I‘ve decided to cut that discussion down to two questions: How many readers actually used that method to learn to read multisyllable words? For that matter, how many of you can even list the six syllable types? My guess is near zero in both cases, unless you taught the method yourself. Essentially, four of the six types just mean “learn the code,” and the other two require pre-knowledge of what the vowel sound is to apply them.

Summing Up

The current state of multisyllable instruction is very flawed, mostly because the methods rely on the concept of a syllable. The most popular approaches have children jumping around in the word, expecting them to use rules they don't apply, or find word parts that are misleading as often as they are helpful.

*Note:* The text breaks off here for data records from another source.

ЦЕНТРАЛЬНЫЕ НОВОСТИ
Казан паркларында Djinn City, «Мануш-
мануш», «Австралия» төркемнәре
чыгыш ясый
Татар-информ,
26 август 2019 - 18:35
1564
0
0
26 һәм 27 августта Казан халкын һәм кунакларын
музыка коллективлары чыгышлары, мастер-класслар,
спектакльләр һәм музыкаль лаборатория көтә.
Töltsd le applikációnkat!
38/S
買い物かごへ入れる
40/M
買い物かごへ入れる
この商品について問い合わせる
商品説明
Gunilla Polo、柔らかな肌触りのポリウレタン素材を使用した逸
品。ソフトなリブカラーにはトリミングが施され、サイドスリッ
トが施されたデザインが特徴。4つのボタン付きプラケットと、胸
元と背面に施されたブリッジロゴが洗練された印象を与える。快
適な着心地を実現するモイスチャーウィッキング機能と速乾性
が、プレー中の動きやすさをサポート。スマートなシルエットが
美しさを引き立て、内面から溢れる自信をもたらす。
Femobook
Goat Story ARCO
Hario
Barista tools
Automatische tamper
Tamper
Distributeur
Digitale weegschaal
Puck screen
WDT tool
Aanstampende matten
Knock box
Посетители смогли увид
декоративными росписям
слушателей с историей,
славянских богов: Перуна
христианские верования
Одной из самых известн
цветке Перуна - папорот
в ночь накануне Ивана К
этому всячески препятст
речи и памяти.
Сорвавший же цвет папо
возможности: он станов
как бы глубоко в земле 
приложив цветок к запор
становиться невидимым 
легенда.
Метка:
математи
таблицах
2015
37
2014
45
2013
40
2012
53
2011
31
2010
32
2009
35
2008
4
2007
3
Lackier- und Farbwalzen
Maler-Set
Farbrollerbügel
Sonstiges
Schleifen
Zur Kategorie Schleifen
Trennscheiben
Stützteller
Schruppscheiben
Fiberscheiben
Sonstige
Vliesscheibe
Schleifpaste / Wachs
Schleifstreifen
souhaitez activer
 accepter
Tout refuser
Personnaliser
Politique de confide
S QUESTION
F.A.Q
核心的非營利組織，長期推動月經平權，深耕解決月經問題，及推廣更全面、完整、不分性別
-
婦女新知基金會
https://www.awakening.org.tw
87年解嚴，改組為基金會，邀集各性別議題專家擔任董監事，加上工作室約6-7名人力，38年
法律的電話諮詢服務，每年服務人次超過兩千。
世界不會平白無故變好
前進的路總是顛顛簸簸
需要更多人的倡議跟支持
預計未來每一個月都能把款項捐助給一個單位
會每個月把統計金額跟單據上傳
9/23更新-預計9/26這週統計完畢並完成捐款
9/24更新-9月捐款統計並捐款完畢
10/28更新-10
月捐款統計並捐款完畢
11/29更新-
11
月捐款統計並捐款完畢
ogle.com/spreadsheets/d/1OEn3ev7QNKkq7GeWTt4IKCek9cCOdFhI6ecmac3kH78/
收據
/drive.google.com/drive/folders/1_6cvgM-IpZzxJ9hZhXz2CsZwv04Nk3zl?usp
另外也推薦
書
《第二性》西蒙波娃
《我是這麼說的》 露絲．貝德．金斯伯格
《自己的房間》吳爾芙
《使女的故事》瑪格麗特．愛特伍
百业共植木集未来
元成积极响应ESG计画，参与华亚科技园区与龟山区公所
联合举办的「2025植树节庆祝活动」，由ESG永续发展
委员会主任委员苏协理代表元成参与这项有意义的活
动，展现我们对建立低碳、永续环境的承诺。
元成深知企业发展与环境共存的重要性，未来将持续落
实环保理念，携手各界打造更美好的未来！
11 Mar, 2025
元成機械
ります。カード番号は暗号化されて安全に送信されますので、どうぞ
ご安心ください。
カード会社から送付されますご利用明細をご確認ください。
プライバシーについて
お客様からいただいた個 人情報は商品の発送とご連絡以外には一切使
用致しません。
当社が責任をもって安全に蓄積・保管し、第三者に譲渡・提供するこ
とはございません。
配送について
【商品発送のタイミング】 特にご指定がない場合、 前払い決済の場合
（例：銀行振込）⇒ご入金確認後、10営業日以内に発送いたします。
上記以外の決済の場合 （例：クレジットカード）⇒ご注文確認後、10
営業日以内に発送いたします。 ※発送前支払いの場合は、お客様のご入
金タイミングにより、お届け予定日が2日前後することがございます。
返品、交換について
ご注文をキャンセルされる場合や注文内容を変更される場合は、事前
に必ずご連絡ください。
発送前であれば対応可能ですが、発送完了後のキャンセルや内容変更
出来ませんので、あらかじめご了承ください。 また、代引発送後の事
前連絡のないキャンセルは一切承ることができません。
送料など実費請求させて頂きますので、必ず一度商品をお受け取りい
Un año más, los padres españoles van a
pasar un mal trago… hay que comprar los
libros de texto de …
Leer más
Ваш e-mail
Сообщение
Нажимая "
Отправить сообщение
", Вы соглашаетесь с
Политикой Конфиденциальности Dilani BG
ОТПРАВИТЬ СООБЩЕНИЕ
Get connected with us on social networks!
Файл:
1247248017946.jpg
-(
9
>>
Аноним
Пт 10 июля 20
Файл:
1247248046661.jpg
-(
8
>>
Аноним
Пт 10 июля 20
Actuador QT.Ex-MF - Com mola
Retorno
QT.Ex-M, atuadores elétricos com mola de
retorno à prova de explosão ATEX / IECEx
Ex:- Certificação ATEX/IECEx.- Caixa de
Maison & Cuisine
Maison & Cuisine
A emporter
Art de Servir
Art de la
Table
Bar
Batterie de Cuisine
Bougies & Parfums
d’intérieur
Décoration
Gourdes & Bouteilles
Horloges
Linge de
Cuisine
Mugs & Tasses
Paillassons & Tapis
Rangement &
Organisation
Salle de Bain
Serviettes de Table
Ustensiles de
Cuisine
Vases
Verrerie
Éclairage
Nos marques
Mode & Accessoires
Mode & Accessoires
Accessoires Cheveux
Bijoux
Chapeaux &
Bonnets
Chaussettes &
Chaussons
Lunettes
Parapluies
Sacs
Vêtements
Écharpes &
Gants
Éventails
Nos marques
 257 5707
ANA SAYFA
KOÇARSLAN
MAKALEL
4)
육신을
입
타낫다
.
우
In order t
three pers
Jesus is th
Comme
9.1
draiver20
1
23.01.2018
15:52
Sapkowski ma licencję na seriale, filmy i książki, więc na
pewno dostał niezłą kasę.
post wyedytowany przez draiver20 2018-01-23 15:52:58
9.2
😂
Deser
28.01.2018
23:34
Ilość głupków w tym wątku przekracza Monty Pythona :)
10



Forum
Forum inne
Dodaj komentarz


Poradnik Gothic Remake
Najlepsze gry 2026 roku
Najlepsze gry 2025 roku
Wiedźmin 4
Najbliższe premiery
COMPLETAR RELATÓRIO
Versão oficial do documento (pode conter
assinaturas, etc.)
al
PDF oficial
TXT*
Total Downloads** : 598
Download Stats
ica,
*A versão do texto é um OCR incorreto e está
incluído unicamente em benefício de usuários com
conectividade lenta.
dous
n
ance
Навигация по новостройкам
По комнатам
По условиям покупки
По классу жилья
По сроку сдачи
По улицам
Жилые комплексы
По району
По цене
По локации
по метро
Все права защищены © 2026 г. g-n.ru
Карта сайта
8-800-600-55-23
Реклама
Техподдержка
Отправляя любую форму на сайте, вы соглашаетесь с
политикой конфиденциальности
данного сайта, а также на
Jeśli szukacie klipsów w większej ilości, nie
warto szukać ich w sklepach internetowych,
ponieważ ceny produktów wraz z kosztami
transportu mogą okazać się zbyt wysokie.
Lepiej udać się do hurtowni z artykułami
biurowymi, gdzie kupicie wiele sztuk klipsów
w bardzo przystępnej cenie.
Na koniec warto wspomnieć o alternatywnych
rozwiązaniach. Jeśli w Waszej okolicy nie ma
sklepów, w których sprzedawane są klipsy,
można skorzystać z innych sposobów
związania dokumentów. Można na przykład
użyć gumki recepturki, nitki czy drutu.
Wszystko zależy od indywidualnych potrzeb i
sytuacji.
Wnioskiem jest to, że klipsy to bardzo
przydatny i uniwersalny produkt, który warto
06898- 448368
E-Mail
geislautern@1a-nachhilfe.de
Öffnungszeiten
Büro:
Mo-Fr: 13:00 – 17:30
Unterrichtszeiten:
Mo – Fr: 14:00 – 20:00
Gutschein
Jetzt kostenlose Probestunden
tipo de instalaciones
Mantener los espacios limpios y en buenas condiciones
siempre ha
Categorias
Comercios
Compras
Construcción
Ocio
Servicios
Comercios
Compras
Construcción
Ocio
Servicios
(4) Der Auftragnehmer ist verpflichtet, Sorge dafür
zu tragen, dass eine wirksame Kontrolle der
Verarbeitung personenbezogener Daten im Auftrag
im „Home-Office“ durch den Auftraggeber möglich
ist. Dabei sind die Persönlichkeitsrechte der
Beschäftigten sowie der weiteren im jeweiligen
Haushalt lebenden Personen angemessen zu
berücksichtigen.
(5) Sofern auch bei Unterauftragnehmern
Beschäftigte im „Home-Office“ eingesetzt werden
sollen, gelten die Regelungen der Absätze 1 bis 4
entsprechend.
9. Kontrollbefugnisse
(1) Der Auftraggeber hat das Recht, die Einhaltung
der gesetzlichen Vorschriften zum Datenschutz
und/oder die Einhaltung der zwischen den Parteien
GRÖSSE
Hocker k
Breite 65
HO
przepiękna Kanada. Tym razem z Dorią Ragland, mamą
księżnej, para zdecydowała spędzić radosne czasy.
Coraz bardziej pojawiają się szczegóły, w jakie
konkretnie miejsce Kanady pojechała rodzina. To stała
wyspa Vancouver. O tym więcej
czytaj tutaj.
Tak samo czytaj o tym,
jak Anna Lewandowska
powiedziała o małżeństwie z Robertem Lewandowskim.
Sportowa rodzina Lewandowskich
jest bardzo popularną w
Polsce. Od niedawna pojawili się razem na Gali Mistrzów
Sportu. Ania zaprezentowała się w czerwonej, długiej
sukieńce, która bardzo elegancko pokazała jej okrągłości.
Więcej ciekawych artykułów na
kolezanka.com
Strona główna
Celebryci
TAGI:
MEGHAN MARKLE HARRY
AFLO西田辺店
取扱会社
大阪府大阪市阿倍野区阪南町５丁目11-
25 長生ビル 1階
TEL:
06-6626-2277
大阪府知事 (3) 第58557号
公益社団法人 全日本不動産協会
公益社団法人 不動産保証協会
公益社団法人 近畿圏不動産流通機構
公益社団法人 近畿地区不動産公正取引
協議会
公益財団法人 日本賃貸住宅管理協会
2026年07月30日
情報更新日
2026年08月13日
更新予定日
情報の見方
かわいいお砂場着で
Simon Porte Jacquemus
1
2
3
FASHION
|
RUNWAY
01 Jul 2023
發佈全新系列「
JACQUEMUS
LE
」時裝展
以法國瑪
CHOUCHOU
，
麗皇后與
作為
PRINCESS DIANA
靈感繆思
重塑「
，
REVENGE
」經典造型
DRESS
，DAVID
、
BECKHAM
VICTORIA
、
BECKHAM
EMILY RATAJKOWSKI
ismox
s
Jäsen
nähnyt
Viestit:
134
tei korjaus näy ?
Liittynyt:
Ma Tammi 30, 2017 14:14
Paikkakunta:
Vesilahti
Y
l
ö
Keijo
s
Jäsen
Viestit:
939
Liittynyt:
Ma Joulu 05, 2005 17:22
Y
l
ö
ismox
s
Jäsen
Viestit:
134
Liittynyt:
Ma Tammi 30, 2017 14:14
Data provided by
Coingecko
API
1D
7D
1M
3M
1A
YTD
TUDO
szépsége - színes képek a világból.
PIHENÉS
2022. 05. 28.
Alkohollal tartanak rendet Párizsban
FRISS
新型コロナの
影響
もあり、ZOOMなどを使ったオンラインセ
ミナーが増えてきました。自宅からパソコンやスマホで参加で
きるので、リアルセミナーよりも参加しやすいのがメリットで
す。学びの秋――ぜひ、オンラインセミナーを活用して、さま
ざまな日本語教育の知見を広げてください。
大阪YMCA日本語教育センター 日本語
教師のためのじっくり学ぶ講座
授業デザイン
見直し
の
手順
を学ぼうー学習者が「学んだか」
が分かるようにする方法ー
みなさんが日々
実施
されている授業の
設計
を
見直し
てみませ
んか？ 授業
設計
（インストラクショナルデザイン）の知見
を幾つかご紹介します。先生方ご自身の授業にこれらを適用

Young readers need two things to successfully decode long words. First, they must have a solid understanding of the advanced phonics code, including the various sounds that a letter or digraph can represent, especially when it can signify more than one sound. Second, they need to be taught a method that enables them to march through a long word from left to right, systematically applying the code knowledge they've learned, and then adjusting their choices until they recognize a word in their oral vocabulary.

The OnTrack Reading Multisyllable Method takes care of the second requirement and is available free here on the website. The Advanced Code Phonics Workbook addresses both requirements. Together, these methods empower young readers with the tools they need to read long words confidently and accurately.